**Exercise instructions**:
1. From the classroom technology blog post, quote the passage starting at "The flipped classroom introduces" and ending at "like Khan Academy.".
2. Condense the paragraph of the classroom technology blog post that begins "I personally am excited about this new model" into a shorter paragraph that keeps its main points.

**Document**:
● ● ● ● ●

PollEverywhere interface for in-class discussion and results the second round

There were several lessons I learned in doing this exercise:
  • Always make time for technical glitches. The internet is not always reliable for these types of things. Conducting such an in-class poll for a large class may not be feasible with the current network infrastructure of the campus.
  • Be sure not to give away the answer before revealing the answer. I accidentally slipped out a hint of the correct answer, and some picked up on it. 
  • I think it would be interesting to have someone purposefully submit and incorrect answer to encourage people to choose the answer they would have originally chosen. This would be a great way to start a dialogue on why the answer is incorrect, or go over the thought processes that went into the choice.
  • Polling on how confident people feel about their answer would also be a good learning experience, because it's telling of what and how they are thinking about the problem. 
Overall, despite the not-super-steller experience I had with clickers before, I would use an in-class polling technology like PollEverywhere in a future class. I like the possibilities that it offers to really engage students and become a tool to start a conversation about the material. If paired with a learning (and social) activity, such as think-pair-share, the full potential of in-class polling could be realized. 




Sunday, November 8, 2015

[ED257A] Week 6: Flipped Classroom and Distance/Online Learning

The Flipped Classroom

Source: https://21centuryedtech.files.wordpress.com/2012/07/flipped.jpg


This week's reading is based off of:
---------------------------------------------------------------------------------
Miller, 2015 Ch. 9 "Putting it all together"

Min Kyu Kim, So Mi Kim, Otto Khera, Joan Getman. "The experience of three flipped classrooms in an urban university: an exploration of design principles." Internet and Higher Education 22 (2014) 37–50
----------------------------------------------------------------------------------

The flipped classroom introduces a new way of instruction in which the student partakes in lecture outside of the classroom and problem solving during class time, and the teacher's role is more facilitative. The surge in the flipped classroom concept has gained momentum with the burgeoning of online technologies like Khan Academy.

I personally am excited about this new model for education. The flipped classroom allows students to pace and personalize their learning. If there is a concept they are unfamiliar with, they can spend the time to understand it without worrying that the instructor has moved on to a new concept. Having the teacher become more of a facilitator of activities during classroom improves face-to-face interaction, as students are directly interacting with the instructor instead of (passively) absorbing information. Additionally, through the usage of digital technologies, the course content may be made available to anyone else with access to internet. I think this idea is particularly powerful. People in regions with fewer educational resources or privilege can freely access this information.

● ● ● ● ●

**Entries provided**:
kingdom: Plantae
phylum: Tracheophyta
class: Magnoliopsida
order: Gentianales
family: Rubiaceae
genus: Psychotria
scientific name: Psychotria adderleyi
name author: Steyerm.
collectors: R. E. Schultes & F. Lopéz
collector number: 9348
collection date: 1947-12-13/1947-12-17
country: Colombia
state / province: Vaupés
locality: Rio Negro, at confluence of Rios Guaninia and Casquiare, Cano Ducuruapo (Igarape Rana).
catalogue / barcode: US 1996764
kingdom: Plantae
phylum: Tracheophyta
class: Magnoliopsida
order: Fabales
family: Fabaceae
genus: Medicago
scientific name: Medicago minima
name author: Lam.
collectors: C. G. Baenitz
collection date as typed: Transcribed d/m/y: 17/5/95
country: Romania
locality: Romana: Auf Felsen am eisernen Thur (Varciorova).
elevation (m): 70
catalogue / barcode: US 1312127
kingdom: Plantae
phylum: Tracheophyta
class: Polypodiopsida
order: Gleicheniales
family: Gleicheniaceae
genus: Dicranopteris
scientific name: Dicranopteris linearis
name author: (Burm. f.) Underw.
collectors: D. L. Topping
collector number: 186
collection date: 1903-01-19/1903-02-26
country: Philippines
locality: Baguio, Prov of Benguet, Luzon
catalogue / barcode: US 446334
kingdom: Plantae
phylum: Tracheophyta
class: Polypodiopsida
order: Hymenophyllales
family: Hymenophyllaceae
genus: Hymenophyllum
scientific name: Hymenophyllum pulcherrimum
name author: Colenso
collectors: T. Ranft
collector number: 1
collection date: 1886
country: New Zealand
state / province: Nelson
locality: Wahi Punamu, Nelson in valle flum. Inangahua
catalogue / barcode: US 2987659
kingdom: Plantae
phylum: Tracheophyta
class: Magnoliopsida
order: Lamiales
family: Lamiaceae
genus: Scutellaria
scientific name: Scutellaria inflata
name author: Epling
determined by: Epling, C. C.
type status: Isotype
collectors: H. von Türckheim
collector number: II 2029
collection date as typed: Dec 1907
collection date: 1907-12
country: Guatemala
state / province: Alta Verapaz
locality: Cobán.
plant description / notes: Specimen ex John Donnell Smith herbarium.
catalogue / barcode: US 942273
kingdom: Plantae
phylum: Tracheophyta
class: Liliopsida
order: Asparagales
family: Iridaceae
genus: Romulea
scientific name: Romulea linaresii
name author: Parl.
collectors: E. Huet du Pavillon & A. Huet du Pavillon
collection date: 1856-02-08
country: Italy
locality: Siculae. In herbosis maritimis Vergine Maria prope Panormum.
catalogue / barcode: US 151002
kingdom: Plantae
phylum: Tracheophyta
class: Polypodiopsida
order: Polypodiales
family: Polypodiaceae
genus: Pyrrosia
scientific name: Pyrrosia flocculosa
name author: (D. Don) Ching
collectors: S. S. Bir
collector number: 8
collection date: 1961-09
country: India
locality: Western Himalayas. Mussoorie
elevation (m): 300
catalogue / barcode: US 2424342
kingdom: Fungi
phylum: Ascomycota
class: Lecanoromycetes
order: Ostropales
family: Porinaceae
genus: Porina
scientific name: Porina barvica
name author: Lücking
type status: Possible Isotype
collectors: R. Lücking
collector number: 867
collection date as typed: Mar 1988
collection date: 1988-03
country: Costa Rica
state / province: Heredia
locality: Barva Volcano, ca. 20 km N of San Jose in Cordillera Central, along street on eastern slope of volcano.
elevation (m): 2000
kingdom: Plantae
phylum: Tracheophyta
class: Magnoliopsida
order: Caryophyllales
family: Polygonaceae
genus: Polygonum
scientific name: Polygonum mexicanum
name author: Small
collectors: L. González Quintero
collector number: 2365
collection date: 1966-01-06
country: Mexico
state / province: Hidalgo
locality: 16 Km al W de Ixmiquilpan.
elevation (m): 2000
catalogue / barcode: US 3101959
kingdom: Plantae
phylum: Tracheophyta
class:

● ● ● ● ●

**Results for each task**:
1.
The flipped classroom introduces a new way of instruction in which the student partakes in lecture outside of the classroom and problem solving during class time, and the teacher's role is more facilitative. The surge in the flipped classroom concept has gained momentum with the burgeoning of online technologies like Khan Academy.

2. The author is excited about the flipped classroom because it lets students pace and personalize their learning. Students can take time with an unfamiliar concept without worrying that the instructor has moved on. With the teacher acting as a facilitator, students interact face-to-face with the instructor instead of passively absorbing information. Digital technologies also make course content available to anyone with internet access, so people in regions with fewer educational resources or less privilege can access it freely.